Makassar, tipikorinvestigasinews.id – 7 Juli 2025 – Dugaan peredaran produk kopi herbal kedaluwarsa bermerek Sejati Nusantara kembali mencuat dan memicu keresahan publik. Seorang wanita asal Sulawesi Selatan, yang diketahui merupakan distributor produk tersebut, diduga telah mengedarkan kopi herbal yang tidak layak konsumsi ke sejumlah daerah di Sulawesi Selatan dan Tenggara, termasuk Makassar, Tanah Toraja, dan Konawe.
Kecurigaan masyarakat menguat setelah beredar kabar bahwa pihak distributor disebut-sebut mendapat perlindungan dari oknum tertentu di Kabupaten Bone. Dugaan ini dinilai sebagai upaya pengalihan isu hukum demi kepentingan pribadi.

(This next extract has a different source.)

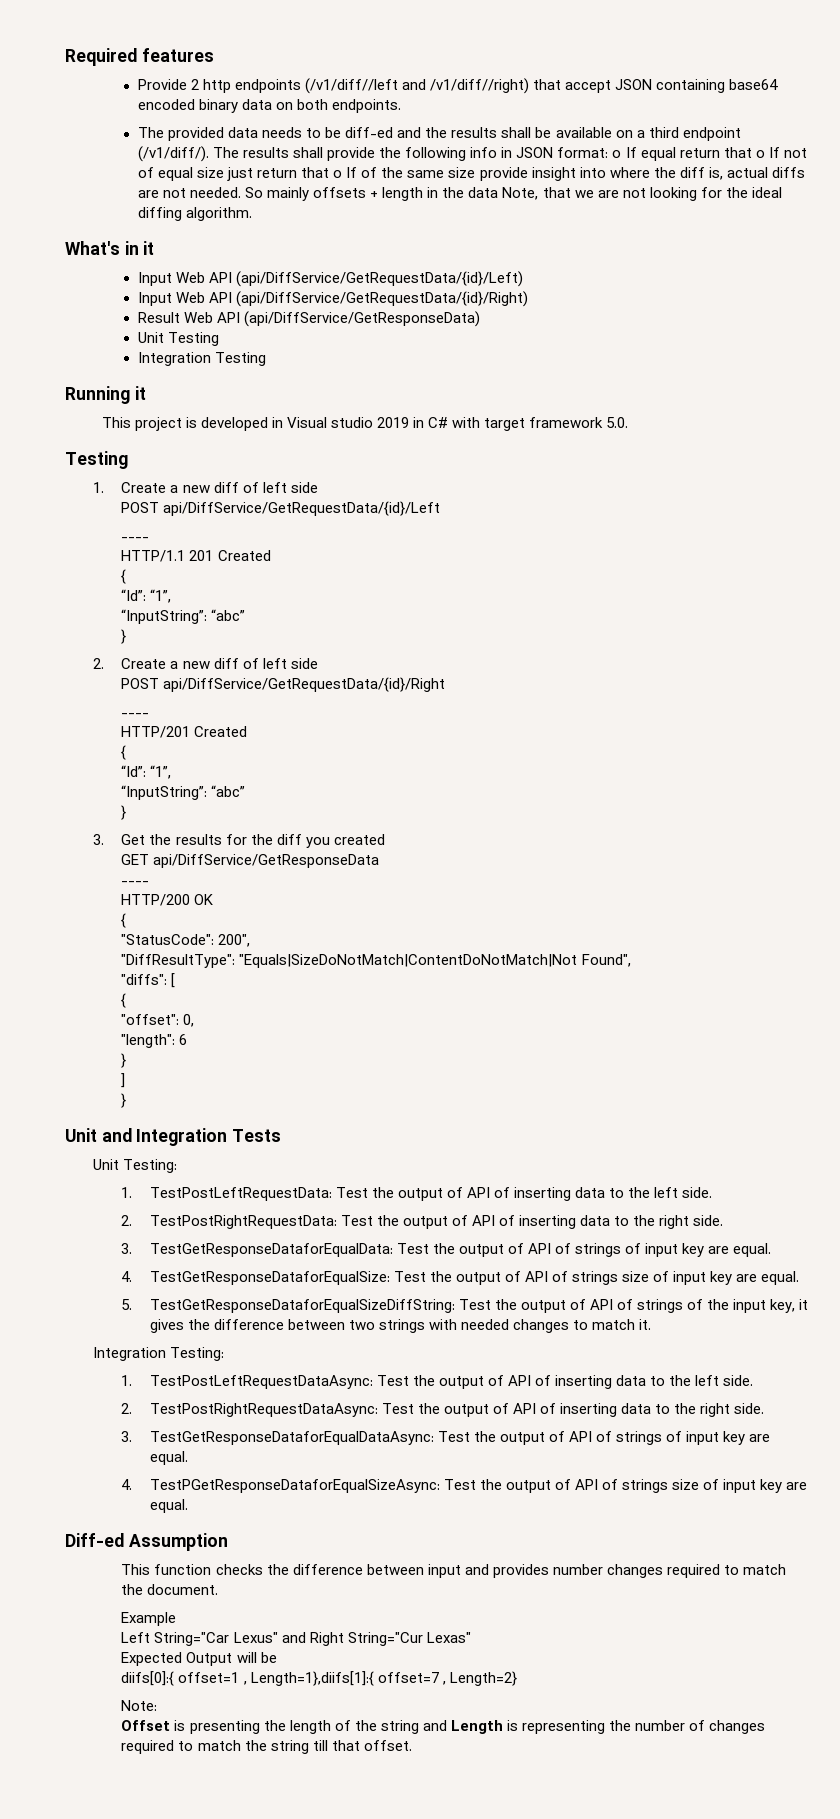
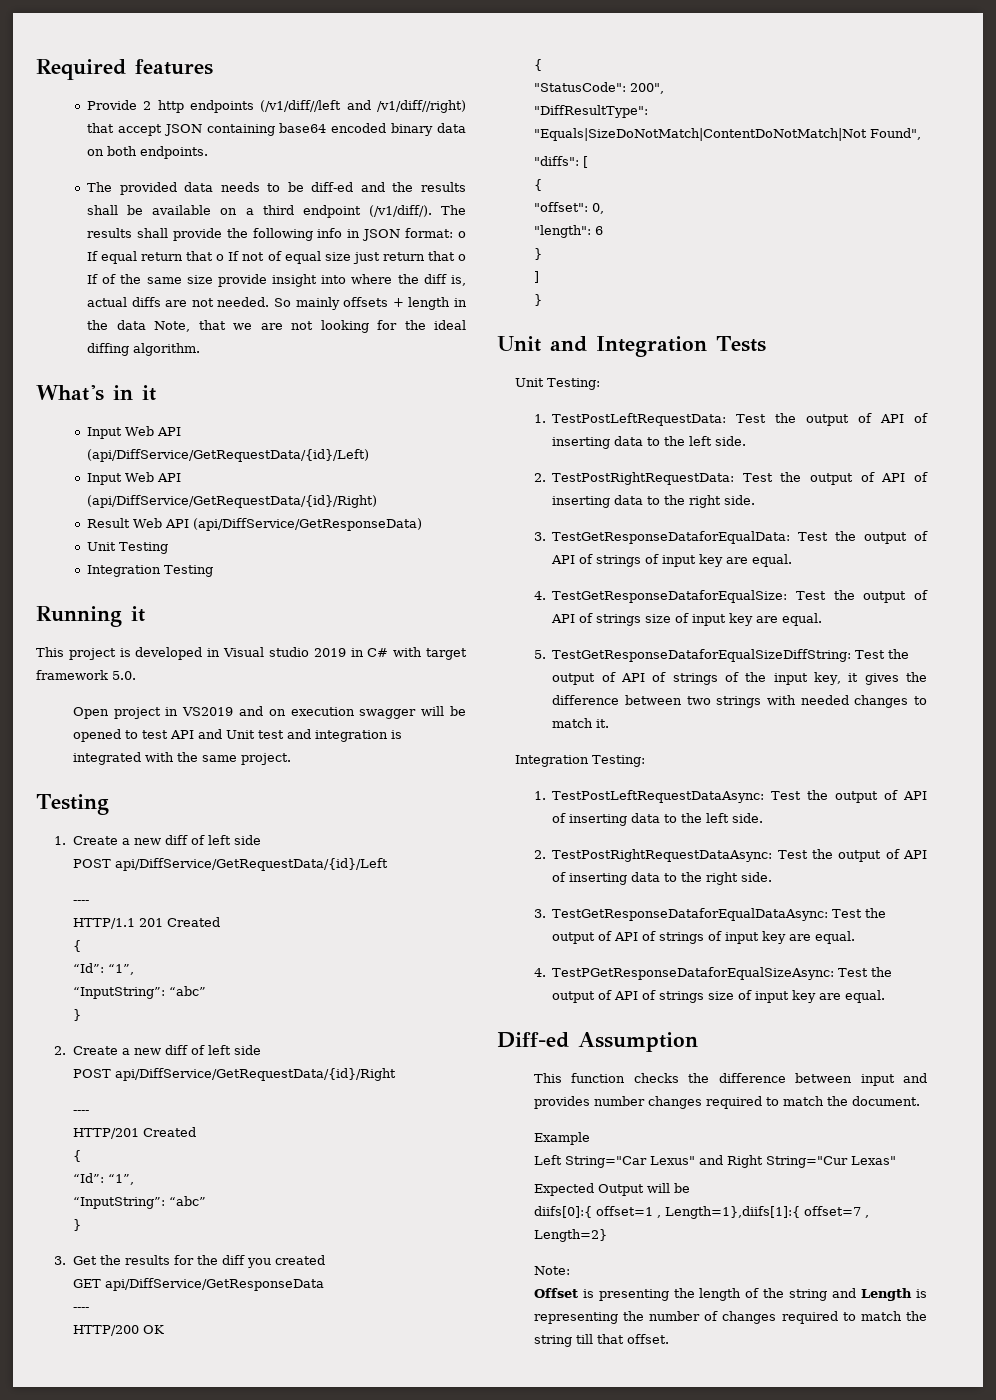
(629, 422) none -> [72,706,466,719] [72,729,402,742] [72,752,291,765] // Open project in VS2019 and on execution swagger will be opened to test API and Unit test and integration is integrated with the same project.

Kritik keras pun muncul dari berbagai kalangan, termasuk pemerhati konsumen dan masyarakat sipil. Mereka menilai bahwa memanfaatkan nama aktivis atau tokoh untuk membentengi praktik usaha yang berpotensi merugikan masyarakat adalah tindakan tidak etis dan menciderai semangat perlindungan konsumen.
“Ini bukan hanya soal produk kedaluwarsa, tapi juga soal bagaimana hukum dan etika bisa dimainkan untuk menutupi pelanggaran,” ujar seorang pemerhati konsumen di Makassar yang enggan disebutkan namanya.

Masyarakat mendesak aparat penegak hukum agar segera melakukan penyelidikan menyeluruh terhadap dugaan ini. Penegakan hukum yang tegas dan transparan dinilai penting, tidak hanya terhadap pelaku usaha, tetapi juga terhadap pihak-pihak yang diduga memberikan perlindungan secara tidak sah.
Hingga berita ini diturunkan, pihak terduga distributor belum memberikan tanggapan atas dugaan yang berkembang.